### Brief
Identify every line in the records below that contains the word "linejoin", and reproduce each one.

### Material to process
Content starts
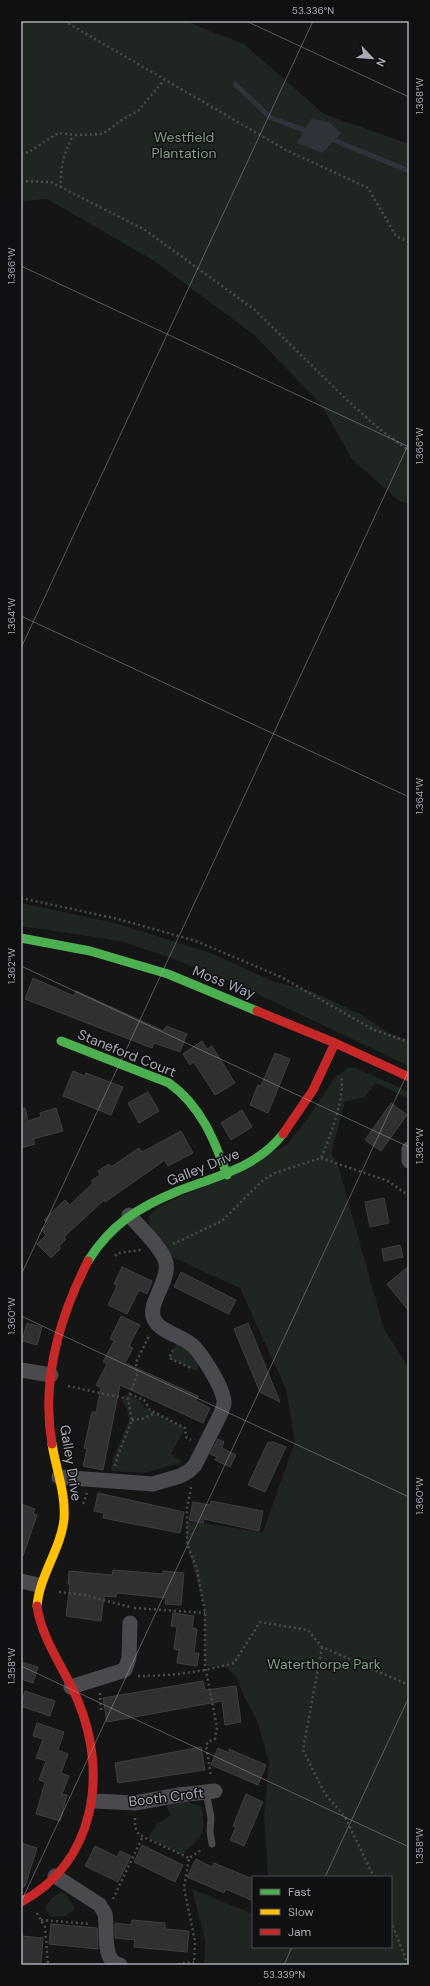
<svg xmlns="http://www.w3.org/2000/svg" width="430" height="1986" font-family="'DM Sans',sans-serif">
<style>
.green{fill:#1f2520}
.water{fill:#2d3339}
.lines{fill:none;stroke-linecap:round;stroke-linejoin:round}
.stream{stroke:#2d3339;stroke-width:5}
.building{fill:#2f3030;stroke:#3e3f41}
.path{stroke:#4b4c4e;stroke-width:2.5;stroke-dasharray:2 3;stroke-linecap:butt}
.lane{stroke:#4a4a4e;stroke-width:7}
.street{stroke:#4a4a4e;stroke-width:15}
.fast{stroke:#4caf50;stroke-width:9}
.slow{stroke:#ffc107;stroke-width:9}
.jam{stroke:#c62828;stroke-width:9}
.ticks{fill:none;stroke:#a8abb4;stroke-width:1;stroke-opacity:0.45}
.labels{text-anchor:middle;stroke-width:3;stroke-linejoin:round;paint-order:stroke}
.park-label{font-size:14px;fill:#819d85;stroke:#100f11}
.street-label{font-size:14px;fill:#a8abb4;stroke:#100f11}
.neatline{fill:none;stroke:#a8abb4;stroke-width:1.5}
.ticks-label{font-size:10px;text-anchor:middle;fill:#a8abb4}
</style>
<rect width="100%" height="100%" fill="#151515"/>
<path class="green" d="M21 21H185L244 44 324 114 409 144V504L399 501 352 459 320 403 253 334 153 260 47 199 21 201Z
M21 903 115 923 211 953 272 981 311 991 362 1015 388 1033 409 1040V1066L236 984 176 960 120 941 21 926Z
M348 1068H356L409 1092V1099L376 1083 365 1097 345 1102 331 1154 338 1165 384 1329 407 1365 409 1373V1965H204L205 1940 192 1889 253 1914V1947H391V1877H268L264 1816 269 1762 257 1721 243 1694 237 1678 227 1668 205 1666 204 1606 187 1544V1521L263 1532 295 1442 286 1389 240 1288 172 1257 150 1231 148 1218 156 1208 287 1145 309 1117 335 1077Z
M177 1342 200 1361 197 1371 169 1358Z
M126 1394 139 1400 146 1408 185 1428 171 1454 183 1462 145 1473 111 1471 113 1459 129 1420 127 1409 122 1402Z
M185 1801 202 1807C206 1838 203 1834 182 1855L148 1838 157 1824 171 1815 166 1806Z
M62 1892 66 1894 75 1909 66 1916 50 1917 45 1907 53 1897Z"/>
<path class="water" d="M311 119 329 122 341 133 322 153 297 143Z"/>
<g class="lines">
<path class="stream" d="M235 84 271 118 310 132
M329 138 409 171"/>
</g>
<path class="building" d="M33 978 74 996 76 991 164 1031 166 1026 187 1034 180 1052 154 1043 152 1048 25 999Z
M202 1041 207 1049 212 1046 235 1083 215 1095 194 1062 190 1065 183 1054Z
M275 1053 290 1059 268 1113 250 1105 258 1085 261 1086Z
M73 1071 85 1076 86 1073 123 1087 111 1115 63 1096Z
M148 1092 159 1111 139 1123 128 1103Z
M391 1103 407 1115 381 1151 365 1140Z
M25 1108 28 1121 41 1117 40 1113 56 1108 63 1131 33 1139 35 1144 21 1148V1109Z
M242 1110 252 1127 231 1140 221 1123Z
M181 1131 193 1153 168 1166 165 1160 105 1202 104 1200 64 1237 66 1239 59 1246 60 1249 51 1258 37 1244 46 1235 41 1230 48 1223 44 1220 65 1200 70 1205 93 1183 91 1181 100 1175 98 1171 109 1164 111 1167 139 1148 142 1152Z
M384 1198 389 1223 370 1227 365 1202Z
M400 1245 403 1257 384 1261 382 1249Z
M409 1266V1311L387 1284Z
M122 1267 152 1281 147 1294 139 1290 127 1314 108 1305 117 1286 114 1284Z
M181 1272 236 1300 229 1314 174 1287Z
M121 1316 140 1325 129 1346 133 1348 125 1363 198 1396 196 1401 210 1408 203 1423 120 1385 103 1470 83 1466 87 1449 84 1448 92 1412H96L101 1388 96 1385 107 1364 103 1362 114 1341 110 1339Z
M27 1323 42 1327 37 1345 22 1341Z
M248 1323 280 1402 260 1392 234 1329Z
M218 1439 224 1442 222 1448 236 1455 230 1467 215 1460 217 1457 210 1454Z
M268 1442H273L286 1447 265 1492 248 1485Z
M98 1493 184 1512 180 1533 103 1518 104 1513 94 1511Z
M211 1501 263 1511 259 1531 204 1519 203 1523 189 1520 193 1502 210 1505Z
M21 1504 35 1509 33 1513 37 1515 23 1556 21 1555Z
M113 1570 163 1574V1571L184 1573 181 1605 165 1604 166 1598 117 1593 116 1597 104 1596 101 1621 66 1616 70 1584H68L69 1571 112 1575Z
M173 1613 194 1616 192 1628 197 1629 194 1653H199L197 1666 177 1663 179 1650 174 1649 177 1627 171 1626Z
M21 1662 38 1667 33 1683 21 1679Z
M203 1681 205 1690 236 1686 241 1722 225 1725 222 1701 107 1722 103 1698Z
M25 1691 55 1701 50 1716 21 1706Z
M37 1723 64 1732 58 1750 68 1754 61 1773 69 1776 62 1794 67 1795 60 1821 36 1814 45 1782 39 1780 46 1761 36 1758 43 1739 33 1736Z
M201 1747 205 1770 118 1783 115 1763Z
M218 1748 229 1753V1749L266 1765 258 1785 211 1765Z
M246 1794 263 1802 244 1846 230 1840 236 1827 233 1826Z
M21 1843 37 1848 25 1886 21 1888Z
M142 1845 183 1865 175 1882 134 1862Z
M95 1846 117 1857 120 1851 131 1856 118 1882 85 1866Z
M196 1859 212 1867 214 1863 253 1879V1901L226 1889 224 1893 187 1877Z
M132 1920 165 1923V1929L189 1931 187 1952 134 1947 135 1940 115 1938V1923L131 1925Z
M51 1924 97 1928 98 1949 49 1944Z
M22 1936 43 1938 41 1965H25V1963L21 1962Z"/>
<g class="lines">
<path class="path" d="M64 21 286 150 368 188 396 236 409 242
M21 154 29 152 58 133 78 135 103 134 123 119 138 111 164 80
M21 181 51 182 145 230 255 310 347 400 377 427 409 451
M61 188C60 166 64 154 73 135
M21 898 118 919 196 941 281 977 374 1030 409 1042
M321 1158 388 1181 409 1196
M173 1244 222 1221 262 1181 275 1173 321 1158C329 1140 346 1096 341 1077
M115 1256 118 1253 141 1250
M173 1350 169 1358 191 1368
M68 1386 128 1399
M130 1394 144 1400 150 1410 185 1428 186 1437 191 1440
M132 1420 142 1419 155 1413
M115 1466 118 1455 132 1420 128 1399 137 1375 136 1362 149 1336
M191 1487 187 1508V1544L197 1569 205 1613V1666L217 1727 215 1739 209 1741 206 1745 211 1776
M83 1504 87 1493
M59 1592 84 1595 130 1607
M134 1608 205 1613
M322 1647 303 1750 325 1794 345 1817 374 1877
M138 1676C171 1676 202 1672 234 1663L260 1622 308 1630 322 1647 409 1685
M100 1693 101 1710
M135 1818V1827L139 1835 189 1858
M113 1899 143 1836
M37 1913 45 1927 48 1965
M41 1920 91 1924
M391 1921 408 1965
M173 1965 194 1962
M194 1965 195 1941 184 1888 189 1858 203 1849"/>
<path class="lane" d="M206 1792 211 1818 210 1832 212 1844"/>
<path class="street" d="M409 1149V1161
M21 1370 51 1375
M59 1477 153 1484 180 1476 189 1471 195 1465 221 1413C222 1410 223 1407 224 1404 225 1390 200 1349 188 1342 178 1335 161 1331 155 1321 145 1305 170 1282 166 1263 163 1249 139 1226 129 1215
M21 1581 38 1585
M71 1687 125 1670 129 1658 130 1623
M94 1801 135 1803 179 1795 215 1791
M55 1876 100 1905C101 1908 104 1911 105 1914 108 1927 101 1962 120 1965"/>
<path class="fast" d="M21 938 90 951 168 974 257 1011
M61 1041 169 1083C201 1106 214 1139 227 1175
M88 1261C111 1224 139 1207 178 1191 217 1176 256 1168 283 1134"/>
<path class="slow" d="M37 1606C40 1574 61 1549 64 1519 66 1494 56 1469 52 1444"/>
<path class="jam" d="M257 1011 335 1043 409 1077
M283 1134 313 1090 335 1043
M52 1444C41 1381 60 1316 88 1261
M21 1902C96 1862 108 1773 78 1701 65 1670 41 1638 37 1606"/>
</g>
<path class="ticks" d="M246 21 409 97M21 266 409 447M21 616 409 797M21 648 313 21M21 966 409 1147M21 1275 409 443M21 1316 409 1497M21 1666 409 1847M325 1877 409 1697M21 1902 409 1070M284 1965 292 1947"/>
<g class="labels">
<g class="park-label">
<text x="184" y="142">Westfield<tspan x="184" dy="16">Plantation</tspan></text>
<text x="324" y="1669">Waterthorpe Park</text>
</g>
<g class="street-label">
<text transform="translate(224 982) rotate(22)" y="5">Moss Way</text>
<text transform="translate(127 1053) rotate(22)" y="5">Staneford Court</text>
<text transform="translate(203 1167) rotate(-22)" y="5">Galley Drive</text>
<text transform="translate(71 1463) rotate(81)" y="5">Galley Drive</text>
<text transform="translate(166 1797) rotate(-7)" y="5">Booth Croft</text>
</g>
</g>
<rect width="430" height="1986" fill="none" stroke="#100f11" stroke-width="44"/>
<rect x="252" y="1876" width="140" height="72" fill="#100f11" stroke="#4d4d52"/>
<rect x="260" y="1889" width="20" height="6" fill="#4caf50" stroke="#4d4d52"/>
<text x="288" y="1896" font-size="12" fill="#a8abb4">Fast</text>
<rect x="260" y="1909" width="20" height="6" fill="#ffc107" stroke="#4d4d52"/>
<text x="288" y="1916" font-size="12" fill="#a8abb4">Slow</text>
<rect x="260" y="1929" width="20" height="6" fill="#c62828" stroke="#4d4d52"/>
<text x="288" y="1936" font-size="12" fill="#a8abb4">Jam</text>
<g transform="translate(372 58) rotate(115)" stroke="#100f11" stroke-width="3" paint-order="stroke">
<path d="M0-3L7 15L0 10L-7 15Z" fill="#a8abb4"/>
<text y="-6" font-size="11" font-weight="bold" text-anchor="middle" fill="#a8abb4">N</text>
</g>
<rect x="22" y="22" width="386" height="1942" class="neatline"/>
<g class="ticks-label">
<text x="313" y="14">53.336°N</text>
<text transform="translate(419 96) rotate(-90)" y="4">1.368°W</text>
<text transform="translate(11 266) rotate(-90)" y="4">1.366°W</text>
<text transform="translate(419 446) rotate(-90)" y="4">1.366°W</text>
<text transform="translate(11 616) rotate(-90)" y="4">1.364°W</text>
<text transform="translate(419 796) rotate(-90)" y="4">1.364°W</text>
<text transform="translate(11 966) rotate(-90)" y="4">1.362°W</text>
<text transform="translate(419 1146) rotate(-90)" y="4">1.362°W</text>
<text transform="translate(11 1316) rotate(-90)" y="4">1.360°W</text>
<text transform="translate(419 1496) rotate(-90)" y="4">1.360°W</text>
<text transform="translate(11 1666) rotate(-90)" y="4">1.358°W</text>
<text transform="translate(419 1846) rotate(-90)" y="4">1.358°W</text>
<text x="284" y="1978">53.339°N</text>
</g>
</svg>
Content ends
### Result for this exercise
.lines{fill:none;stroke-linecap:round;stroke-linejoin:round}
.labels{text-anchor:middle;stroke-width:3;stroke-linejoin:round;paint-order:stroke}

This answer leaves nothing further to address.